:: Data to process ::

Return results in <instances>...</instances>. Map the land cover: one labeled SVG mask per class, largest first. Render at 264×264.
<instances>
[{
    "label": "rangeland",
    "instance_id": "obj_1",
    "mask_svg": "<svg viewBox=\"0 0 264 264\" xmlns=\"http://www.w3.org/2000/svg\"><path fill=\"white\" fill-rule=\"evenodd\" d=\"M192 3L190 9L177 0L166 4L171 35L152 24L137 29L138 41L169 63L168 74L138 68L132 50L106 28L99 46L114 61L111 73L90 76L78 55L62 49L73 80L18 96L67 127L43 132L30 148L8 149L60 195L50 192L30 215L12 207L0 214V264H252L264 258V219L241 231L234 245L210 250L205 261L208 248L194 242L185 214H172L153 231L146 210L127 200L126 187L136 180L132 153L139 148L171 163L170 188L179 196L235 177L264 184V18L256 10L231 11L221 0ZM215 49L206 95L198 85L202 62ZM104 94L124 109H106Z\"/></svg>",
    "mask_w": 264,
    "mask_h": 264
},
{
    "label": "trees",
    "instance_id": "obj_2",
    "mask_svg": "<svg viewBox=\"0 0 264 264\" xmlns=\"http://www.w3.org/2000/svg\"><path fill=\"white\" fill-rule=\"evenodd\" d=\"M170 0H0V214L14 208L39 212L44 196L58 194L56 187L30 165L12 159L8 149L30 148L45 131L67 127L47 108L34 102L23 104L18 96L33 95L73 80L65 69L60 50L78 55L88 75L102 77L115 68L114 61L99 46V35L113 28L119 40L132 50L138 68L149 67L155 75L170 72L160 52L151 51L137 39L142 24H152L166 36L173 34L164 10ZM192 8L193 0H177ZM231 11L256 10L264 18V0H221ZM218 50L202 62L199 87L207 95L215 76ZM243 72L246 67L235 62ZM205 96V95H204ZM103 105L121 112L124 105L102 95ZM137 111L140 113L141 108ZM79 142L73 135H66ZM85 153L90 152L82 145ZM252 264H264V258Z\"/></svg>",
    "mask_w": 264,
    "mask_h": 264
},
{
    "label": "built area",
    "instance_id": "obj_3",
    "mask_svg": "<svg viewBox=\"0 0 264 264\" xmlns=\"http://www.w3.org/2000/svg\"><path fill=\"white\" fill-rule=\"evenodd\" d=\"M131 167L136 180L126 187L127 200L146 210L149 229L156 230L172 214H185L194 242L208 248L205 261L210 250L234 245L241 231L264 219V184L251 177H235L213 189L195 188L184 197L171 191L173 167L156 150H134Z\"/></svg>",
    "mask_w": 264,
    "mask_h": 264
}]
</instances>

:::

The exercise:
Pick out every line in the listing above that contains the string "instances", matching case exactly, and copy those lines unchanged.

Answer to the problem:
Return results in <instances>...</instances>. Map the land cover: one labeled SVG mask per class, largest first. Render at 264×264.
<instances>
</instances>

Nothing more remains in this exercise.